NEAT with multiple output


I'm currently implementing a program classifier for my coursework. My lecturer ask me to use "Evolving ANN" algorithm. So I found a package called NEAT (Neuro Evolution of Augmenting Topologies). I have 10 inputs and 7 outputs, then I just modify the source from its documentation.

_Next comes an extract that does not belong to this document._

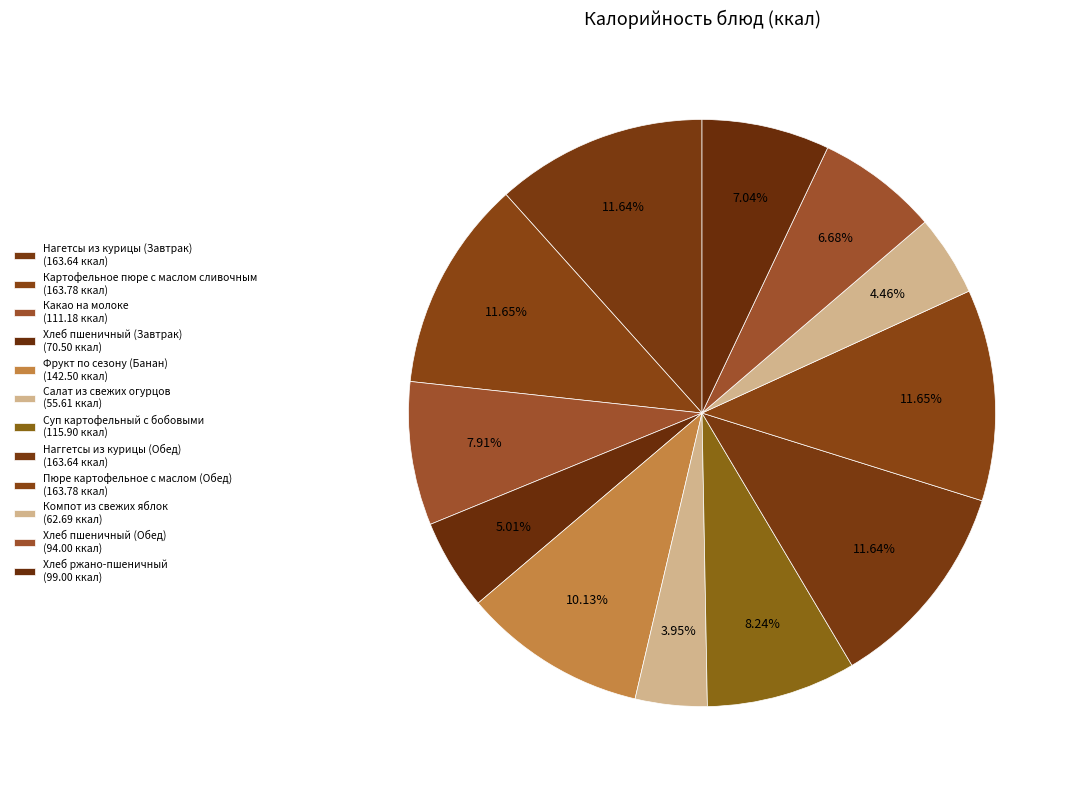

To the nearest percent, what portion does Суп картофельный с бобовыми represent?

8%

def eval_fitness(genomes):
for g in genomes:
    net = nn.create_feed_forward_phenotype(g)

    mse = 0

    for inputs, expected in zip(alldata, label):
        output = net.serial_activate(inputs)
        output = np.clip(output, -1, 1)
        mse += (output - expected) ** 2

    g.fitness = 1 - (mse/44000) #44000 is the number of samples
    print(g.fitness)

I had changed the config file too, so the program has 10 inputs and 7 outputs. But when I try to run the code, it gives me error

Traceback (most recent call last):
  File "/home/ilhammaziz/PycharmProjects/tuproSC2/eANN.py", line 40, in <module>
    pop.run(eval_fitness, 10)
  File "/home/ilhammaziz/.local/lib/python3.5/site-packages/neat/population.py", line 190, in run
    best = max(population)
ValueError: The truth value of an array with more than one element is ambiguous. Use a.any() or a.all()

What I supposed to do? Thanks


Solution

  • As far as I can tell the error is not in your code but in the library it self. Just use a different one. This one looks promising to me.